The Essential Bogosian

by Eric Bogosian

"What Lenny Bruce was to the 1950s, Bob Dylan to the 1960s, Woody Allen to the 1970s--that's what Eric Bogosian is to this frightening moment of drift in our history."--Frank Rich, The New York Times

The Essential Oscar Wilde

by Oscar Wilde

Collected her in one omnibus edition are Oscar Wilde's most important works including The Importance of Being Earnest, The Picture of Dorian Gray, Salome, Selected Poems of Oscar Wilde, The Soul of Man Under Socialism, The Happy Prince and Other Tales, and The Canterville Ghost. These works of poetry, fiction, drama, and prose encompass Wilde's entire career and they display his range of style and wit. Wilde is one of the most important writers in the history of the English language. Wilder Publications is a green publisher. All of our books are printed to order.
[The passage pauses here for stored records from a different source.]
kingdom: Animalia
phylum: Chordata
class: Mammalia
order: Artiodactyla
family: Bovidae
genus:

This reduces waste and helps us keep prices low while greatly reducing our impact on the environment.

The Essential Plays

by Anton Chekhov

Chekhov's four essential masterpieces for the theater: The Seagull, Uncle Vanya, Three Sisters, and The Cherry Orchard have been staged throughout the United States, Canada, and Great Britain.

The Essential Theatre

by John Fleming Oscar G. Brockett Robert J. Ball Andrew Carlson

The Eighth Edition of THE ESSENTIAL THEATRE will help you get your students excited about theatre. The combined authorship of an authoritative theatre historian and his former student, an active theatre historian himself, make this the book perfect for your introductory theatre course. In the 35 years since it was first published, THE ESSENTIAL THEATRE has established a reputation as one of the most comprehensive, authoritative surveys of the theatre in academia. Now in a new full color format with many representations of current and classic performances, this text will encourage your students to become active theatergoers and fans. THE ESSENTIAL THEATRE works in tandem with its companion anthology, PLAYS FOR THEATRE. The scripts in PLAYS serve as a foundation for discussion of the various types of theatrical experience explored in the text.